Hunters and anglers pay attention to their surroundings as their pursuits demand it. In Montana, this includes the political landscape.
With a new administration and Legislature taking the helm, sportsmen and women are asking what might be in store for Montana’s cherished outdoor way of life. Posts are spiking in online forums, sporting coalitions are convening on Zoom, and op-eds are filling daily papers – all speculating what might lie ahead. There’s a shared concern that things may not be as good as they have been. What is really at stake here? Why are so many hunters and anglers concerned?
Let’s start with how we manage and conserve fish and wildlife in Montana. As citizens, we intuitively understand that some things in life deserve to be protected for the benefit of everyone. In Montana, these “things” include fish and wildlife.
To this end, the Montana Fish, Wildlife and Parks (FWP) was established. And for more than a century, we’ve done a great job managing fish and wildlife to best meet the interests of current and future generations. The species hunters and anglers pursue and care most about are all at or near record highs and the sale of hunting and fishing licenses parallels this trend. Let’s face it, if you want to live the life of a carefree hunter or angler, there is no better place in the world than Montana.

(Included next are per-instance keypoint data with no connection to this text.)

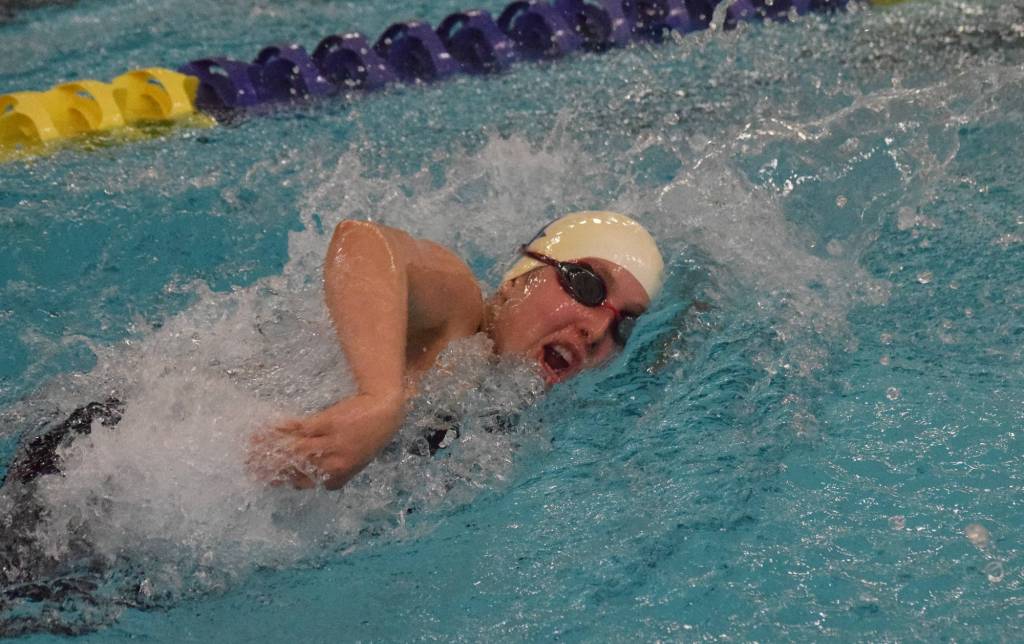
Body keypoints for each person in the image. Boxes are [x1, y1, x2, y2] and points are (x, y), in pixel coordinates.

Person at [250, 210, 664, 490]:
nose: (596, 329)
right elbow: (363, 243)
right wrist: (378, 398)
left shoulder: (514, 422)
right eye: (587, 287)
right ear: (519, 280)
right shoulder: (457, 320)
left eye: (623, 324)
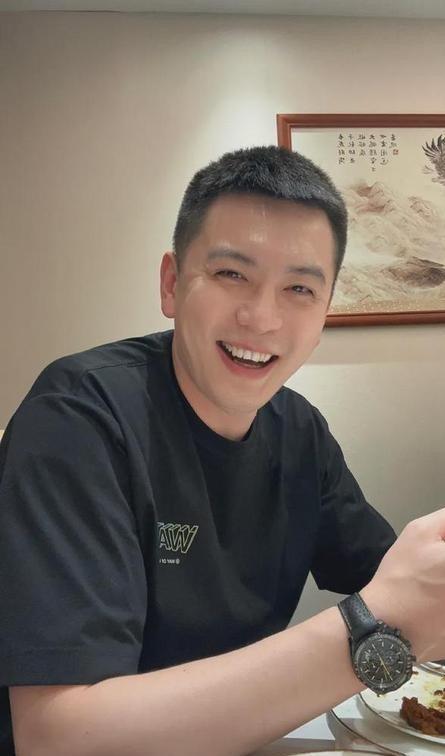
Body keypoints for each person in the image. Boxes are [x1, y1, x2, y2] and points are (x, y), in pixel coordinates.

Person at [1, 145, 445, 756]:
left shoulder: (299, 432)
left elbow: (396, 579)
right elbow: (57, 736)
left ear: (324, 312)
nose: (261, 318)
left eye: (299, 288)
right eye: (232, 274)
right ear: (171, 284)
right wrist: (368, 628)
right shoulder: (78, 417)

Many view FWP as holding sweeping powers and unfettered autonomy. But this is not the case. The specific directives that matter most to hunters and anglers such as opportunities, seasons, and bag limits are actually not up to FWP to decide. This responsibility falls to elected and appointed officials in their respective offices as governor (who also appoints the FWP director), the Legislature, the FWP Commission, and other executive bodies. This reality is why people are concerned about what lies ahead for our outdoor lifestyle.
For years, our fish and wildlife have been managed as a public trust resource on behalf of and for the people of Montana. We collectively held firm to the ideal that the opportunity to hunt and fish must be available to the average person no matter what their social or economic status might be: one only needs a modestly priced license and some leisure time to participate.

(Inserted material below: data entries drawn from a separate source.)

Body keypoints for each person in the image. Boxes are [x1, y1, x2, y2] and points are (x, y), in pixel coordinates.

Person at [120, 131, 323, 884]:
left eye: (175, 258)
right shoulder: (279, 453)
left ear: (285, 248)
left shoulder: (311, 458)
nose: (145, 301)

Overall, this utilitarian approach to fish and wildlife management of the greatest good for the greatest number has served the public well. But it stands on shaky ground, especially when one considers the prospect of commercialization and privatization of fish and wildlife. Whereas public trust management seeks the greatest good for the greatest number, private resource management does not. The danger of commercialization and privatization is a shift away from the average hunter and angler toward hunting and angling for certain segments of the society only. For example, officials may decide to grant hunting licenses to landowners to use how they please including selling them to the highest bidder.
The interests of Montana’s hunters and anglers as a whole have been in excellent hands with recent the FWP commission, especially with the outgoing commission under the leadership of Shane Colton. It is obvious that the five-member board understands and embodies the essence of being a steward of the “public trust in fish and wildlife.”

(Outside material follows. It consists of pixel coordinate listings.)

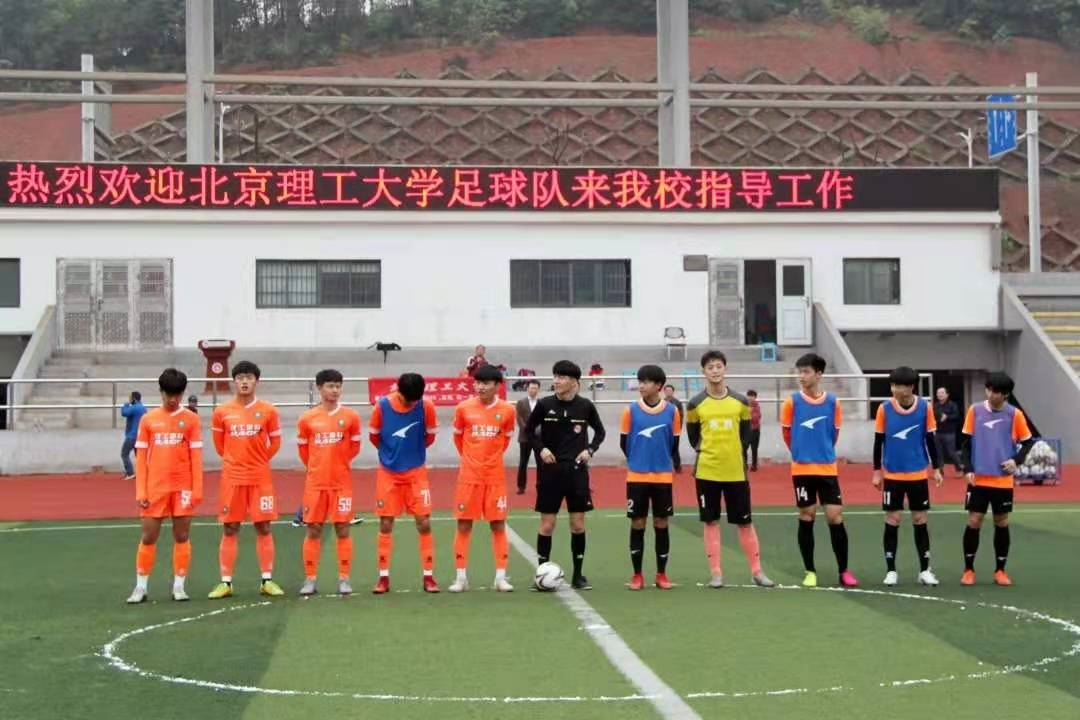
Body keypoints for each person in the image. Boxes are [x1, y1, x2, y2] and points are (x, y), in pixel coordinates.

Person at [686, 351, 775, 589]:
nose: (715, 371)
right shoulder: (695, 404)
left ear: (725, 369)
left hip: (735, 472)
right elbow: (693, 437)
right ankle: (716, 573)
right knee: (711, 522)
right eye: (710, 367)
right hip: (707, 472)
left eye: (718, 366)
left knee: (745, 522)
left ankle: (757, 572)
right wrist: (709, 451)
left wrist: (735, 452)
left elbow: (746, 434)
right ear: (703, 372)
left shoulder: (741, 402)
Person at [523, 360, 606, 590]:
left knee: (577, 525)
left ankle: (578, 575)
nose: (556, 381)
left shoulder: (585, 406)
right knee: (547, 525)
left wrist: (590, 450)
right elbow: (528, 431)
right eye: (555, 376)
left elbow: (600, 432)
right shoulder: (544, 404)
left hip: (577, 473)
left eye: (561, 377)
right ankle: (541, 573)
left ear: (574, 382)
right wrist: (542, 449)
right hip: (550, 473)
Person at [207, 361, 285, 600]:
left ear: (256, 381)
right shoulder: (222, 412)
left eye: (249, 377)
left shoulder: (269, 411)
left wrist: (259, 460)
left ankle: (266, 580)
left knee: (263, 526)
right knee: (230, 527)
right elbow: (220, 446)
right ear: (234, 381)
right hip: (232, 479)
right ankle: (226, 582)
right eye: (240, 377)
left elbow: (275, 442)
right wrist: (236, 462)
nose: (244, 382)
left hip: (260, 478)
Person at [781, 353, 858, 588]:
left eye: (806, 372)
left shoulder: (833, 402)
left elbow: (834, 434)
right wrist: (801, 453)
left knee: (835, 516)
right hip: (802, 469)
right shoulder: (792, 402)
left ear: (819, 374)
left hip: (827, 468)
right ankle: (810, 571)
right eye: (800, 372)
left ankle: (844, 571)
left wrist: (822, 451)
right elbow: (787, 434)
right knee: (807, 515)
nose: (801, 376)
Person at [126, 368, 202, 604]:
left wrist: (197, 489)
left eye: (177, 394)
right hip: (155, 488)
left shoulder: (191, 419)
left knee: (182, 535)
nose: (173, 399)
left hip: (183, 487)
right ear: (161, 392)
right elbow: (141, 458)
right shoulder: (148, 420)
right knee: (149, 536)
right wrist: (141, 490)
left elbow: (196, 457)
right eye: (169, 394)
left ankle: (179, 586)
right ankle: (140, 587)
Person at [958, 372, 1034, 586]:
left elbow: (1028, 442)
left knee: (1001, 521)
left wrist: (1016, 460)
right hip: (978, 479)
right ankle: (968, 570)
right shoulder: (975, 410)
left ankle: (1000, 570)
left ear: (1005, 394)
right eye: (989, 389)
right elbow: (965, 443)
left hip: (1002, 480)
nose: (991, 394)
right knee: (974, 521)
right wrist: (968, 468)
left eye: (996, 392)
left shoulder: (1014, 414)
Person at [871, 366, 944, 587]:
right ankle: (891, 570)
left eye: (898, 385)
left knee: (920, 520)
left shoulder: (924, 407)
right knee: (892, 520)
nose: (894, 389)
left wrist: (937, 468)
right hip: (893, 474)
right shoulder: (884, 409)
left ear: (910, 387)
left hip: (917, 473)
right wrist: (877, 471)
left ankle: (924, 570)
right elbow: (878, 441)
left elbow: (931, 440)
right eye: (892, 385)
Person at [370, 372, 440, 594]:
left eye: (414, 400)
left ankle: (428, 577)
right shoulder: (382, 406)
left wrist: (412, 455)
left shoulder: (426, 406)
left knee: (424, 523)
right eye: (407, 399)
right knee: (385, 523)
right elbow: (374, 437)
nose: (411, 403)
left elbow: (430, 437)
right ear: (398, 390)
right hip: (388, 474)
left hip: (416, 473)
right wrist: (391, 456)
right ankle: (383, 578)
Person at [449, 365, 517, 593]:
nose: (480, 387)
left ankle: (500, 578)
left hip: (494, 477)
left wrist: (489, 460)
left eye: (486, 383)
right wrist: (472, 460)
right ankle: (460, 578)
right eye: (478, 383)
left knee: (497, 524)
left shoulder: (507, 410)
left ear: (497, 385)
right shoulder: (463, 408)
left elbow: (505, 440)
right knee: (464, 524)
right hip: (469, 477)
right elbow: (458, 440)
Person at [295, 369, 362, 596]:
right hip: (315, 484)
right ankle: (310, 579)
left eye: (338, 386)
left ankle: (344, 578)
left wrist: (338, 465)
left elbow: (354, 447)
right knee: (313, 529)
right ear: (319, 388)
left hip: (341, 484)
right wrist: (317, 467)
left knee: (342, 529)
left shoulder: (351, 416)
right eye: (330, 386)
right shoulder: (307, 418)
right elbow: (304, 451)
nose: (335, 390)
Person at [621, 365, 680, 590]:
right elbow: (624, 443)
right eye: (640, 381)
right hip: (637, 476)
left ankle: (661, 574)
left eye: (645, 382)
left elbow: (674, 443)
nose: (641, 386)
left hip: (662, 477)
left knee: (661, 523)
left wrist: (659, 460)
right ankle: (637, 575)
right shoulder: (630, 411)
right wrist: (639, 460)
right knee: (638, 522)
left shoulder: (672, 411)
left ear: (658, 386)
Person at [515, 379, 542, 494]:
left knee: (540, 463)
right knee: (523, 462)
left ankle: (540, 485)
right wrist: (527, 429)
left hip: (538, 438)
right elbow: (519, 418)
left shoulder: (542, 403)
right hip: (525, 437)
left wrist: (537, 430)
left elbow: (543, 419)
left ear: (538, 389)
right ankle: (521, 486)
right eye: (531, 388)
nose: (533, 390)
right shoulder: (521, 402)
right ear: (527, 389)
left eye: (535, 388)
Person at [933, 387, 963, 476]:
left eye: (942, 393)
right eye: (938, 393)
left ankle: (959, 469)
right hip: (937, 432)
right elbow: (932, 417)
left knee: (951, 452)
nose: (940, 395)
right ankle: (940, 471)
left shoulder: (952, 405)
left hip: (949, 432)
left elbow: (957, 416)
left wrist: (947, 417)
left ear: (947, 395)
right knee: (938, 453)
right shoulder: (935, 405)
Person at [120, 391, 147, 480]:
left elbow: (124, 413)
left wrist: (125, 405)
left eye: (130, 398)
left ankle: (130, 473)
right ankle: (143, 472)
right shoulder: (143, 408)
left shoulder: (134, 407)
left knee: (124, 453)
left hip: (132, 436)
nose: (129, 399)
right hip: (140, 435)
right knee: (139, 456)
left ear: (134, 399)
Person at [662, 384, 684, 473]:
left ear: (673, 392)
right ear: (664, 392)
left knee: (675, 448)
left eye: (670, 390)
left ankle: (677, 466)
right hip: (664, 429)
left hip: (675, 430)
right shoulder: (661, 402)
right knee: (664, 448)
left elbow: (681, 416)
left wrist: (679, 428)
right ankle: (664, 466)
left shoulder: (677, 403)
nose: (668, 392)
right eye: (667, 391)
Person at [744, 389, 762, 472]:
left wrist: (749, 414)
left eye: (752, 396)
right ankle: (745, 465)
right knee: (744, 448)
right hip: (746, 431)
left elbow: (756, 418)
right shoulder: (744, 405)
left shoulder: (757, 406)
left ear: (755, 397)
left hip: (755, 430)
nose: (750, 398)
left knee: (754, 449)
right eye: (749, 396)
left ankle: (754, 465)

When you hear commissioners ask questions such as, “What will this change to a hunting season mean to the average hunter?” or “How can we ensure that the public has more opportunities to recreate?” or “How can we provide more access opportunities to anglers?” you witness decision-making based on principles of public trust. Yet, we must not take this way of decision-making for granted as our elected/appointed officials are not required to govern this way. They are under no obligation to follow suit and may opt to abide by a different set of guiding principles, including commercializing and privatizing Montana’s fish and wildlife.
In the coming months, pay close attention to how your opportunity to hunt and fish is managed. Greater opportunities will help Montana, the average hunter and anglers, and our fish and wildlife to thrive. Commercialization and privatization will not. If you witness your opportunities diminishing, hold your elected officials accountable as they make the rules on the things that matter most.
Thomas Baumeister serves on the board of the Montana Chapter of Backcountry Hunters and Anglers.